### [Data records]
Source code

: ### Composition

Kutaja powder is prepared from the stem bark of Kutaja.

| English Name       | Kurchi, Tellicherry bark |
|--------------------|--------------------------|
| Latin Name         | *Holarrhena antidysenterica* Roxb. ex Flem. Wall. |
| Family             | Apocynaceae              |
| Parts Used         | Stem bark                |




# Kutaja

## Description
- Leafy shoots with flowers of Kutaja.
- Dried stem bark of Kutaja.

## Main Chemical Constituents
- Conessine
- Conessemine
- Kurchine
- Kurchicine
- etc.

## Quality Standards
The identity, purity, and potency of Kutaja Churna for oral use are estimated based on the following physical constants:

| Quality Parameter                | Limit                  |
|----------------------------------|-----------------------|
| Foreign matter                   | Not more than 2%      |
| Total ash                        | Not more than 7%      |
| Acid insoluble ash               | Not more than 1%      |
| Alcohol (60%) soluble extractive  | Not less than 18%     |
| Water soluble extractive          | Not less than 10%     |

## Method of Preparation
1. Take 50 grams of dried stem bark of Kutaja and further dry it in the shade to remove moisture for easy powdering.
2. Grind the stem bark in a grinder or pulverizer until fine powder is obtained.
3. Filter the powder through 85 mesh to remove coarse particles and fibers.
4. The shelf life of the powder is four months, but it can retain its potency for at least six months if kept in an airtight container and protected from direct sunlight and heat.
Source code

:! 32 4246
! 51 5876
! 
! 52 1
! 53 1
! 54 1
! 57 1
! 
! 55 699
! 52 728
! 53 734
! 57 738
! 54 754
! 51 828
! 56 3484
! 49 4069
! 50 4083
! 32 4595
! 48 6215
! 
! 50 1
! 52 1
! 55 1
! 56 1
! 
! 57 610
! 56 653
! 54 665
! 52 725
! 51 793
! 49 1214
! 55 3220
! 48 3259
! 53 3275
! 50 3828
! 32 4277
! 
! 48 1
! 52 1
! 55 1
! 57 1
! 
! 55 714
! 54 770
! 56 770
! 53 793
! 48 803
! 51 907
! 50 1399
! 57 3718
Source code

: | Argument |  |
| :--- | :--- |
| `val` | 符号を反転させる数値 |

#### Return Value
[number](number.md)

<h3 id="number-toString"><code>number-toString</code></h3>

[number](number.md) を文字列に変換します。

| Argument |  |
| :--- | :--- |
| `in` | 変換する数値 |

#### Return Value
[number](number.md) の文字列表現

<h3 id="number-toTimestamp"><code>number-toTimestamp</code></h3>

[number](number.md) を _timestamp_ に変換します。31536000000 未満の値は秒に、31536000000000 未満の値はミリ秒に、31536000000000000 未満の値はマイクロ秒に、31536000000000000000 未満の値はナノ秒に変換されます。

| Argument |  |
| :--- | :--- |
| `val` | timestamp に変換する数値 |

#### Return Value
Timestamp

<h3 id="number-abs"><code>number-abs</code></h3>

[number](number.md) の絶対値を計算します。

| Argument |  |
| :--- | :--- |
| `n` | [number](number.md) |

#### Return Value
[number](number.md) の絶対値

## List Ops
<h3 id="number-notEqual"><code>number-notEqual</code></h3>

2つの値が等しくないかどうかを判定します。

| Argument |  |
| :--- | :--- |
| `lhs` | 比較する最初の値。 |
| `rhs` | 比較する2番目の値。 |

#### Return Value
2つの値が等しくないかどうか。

### [INSTRUCTIONS FOR THE TASK]
Edit the records by replacing every "Return Value" with "Returns" and leaving all other text unchanged.

### [ANSWER TO THIS EXERCISE]
Source code

: ### Composition

Kutaja powder is prepared from the stem bark of Kutaja.

| English Name       | Kurchi, Tellicherry bark |
|--------------------|--------------------------|
| Latin Name         | *Holarrhena antidysenterica* Roxb. ex Flem. Wall. |
| Family             | Apocynaceae              |
| Parts Used         | Stem bark                |




# Kutaja

## Description
- Leafy shoots with flowers of Kutaja.
- Dried stem bark of Kutaja.

## Main Chemical Constituents
- Conessine
- Conessemine
- Kurchine
- Kurchicine
- etc.

## Quality Standards
The identity, purity, and potency of Kutaja Churna for oral use are estimated based on the following physical constants:

| Quality Parameter                | Limit                  |
|----------------------------------|-----------------------|
| Foreign matter                   | Not more than 2%      |
| Total ash                        | Not more than 7%      |
| Acid insoluble ash               | Not more than 1%      |
| Alcohol (60%) soluble extractive  | Not less than 18%     |
| Water soluble extractive          | Not less than 10%     |

## Method of Preparation
1. Take 50 grams of dried stem bark of Kutaja and further dry it in the shade to remove moisture for easy powdering.
2. Grind the stem bark in a grinder or pulverizer until fine powder is obtained.
3. Filter the powder through 85 mesh to remove coarse particles and fibers.
4. The shelf life of the powder is four months, but it can retain its potency for at least six months if kept in an airtight container and protected from direct sunlight and heat.
Source code

:! 32 4246
! 51 5876
! 
! 52 1
! 53 1
! 54 1
! 57 1
! 
! 55 699
! 52 728
! 53 734
! 57 738
! 54 754
! 51 828
! 56 3484
! 49 4069
! 50 4083
! 32 4595
! 48 6215
! 
! 50 1
! 52 1
! 55 1
! 56 1
! 
! 57 610
! 56 653
! 54 665
! 52 725
! 51 793
! 49 1214
! 55 3220
! 48 3259
! 53 3275
! 50 3828
! 32 4277
! 
! 48 1
! 52 1
! 55 1
! 57 1
! 
! 55 714
! 54 770
! 56 770
! 53 793
! 48 803
! 51 907
! 50 1399
! 57 3718
Source code

: | Argument |  |
| :--- | :--- |
| `val` | 符号を反転させる数値 |

#### Returns
[number](number.md)

<h3 id="number-toString"><code>number-toString</code></h3>

[number](number.md) を文字列に変換します。

| Argument |  |
| :--- | :--- |
| `in` | 変換する数値 |

#### Returns
[number](number.md) の文字列表現

<h3 id="number-toTimestamp"><code>number-toTimestamp</code></h3>

[number](number.md) を _timestamp_ に変換します。31536000000 未満の値は秒に、31536000000000 未満の値はミリ秒に、31536000000000000 未満の値はマイクロ秒に、31536000000000000000 未満の値はナノ秒に変換されます。

| Argument |  |
| :--- | :--- |
| `val` | timestamp に変換する数値 |

#### Returns
Timestamp

<h3 id="number-abs"><code>number-abs</code></h3>

[number](number.md) の絶対値を計算します。

| Argument |  |
| :--- | :--- |
| `n` | [number](number.md) |

#### Returns
[number](number.md) の絶対値

## List Ops
<h3 id="number-notEqual"><code>number-notEqual</code></h3>

2つの値が等しくないかどうかを判定します。

| Argument |  |
| :--- | :--- |
| `lhs` | 比較する最初の値。 |
| `rhs` | 比較する2番目の値。 |

#### Returns
2つの値が等しくないかどうか。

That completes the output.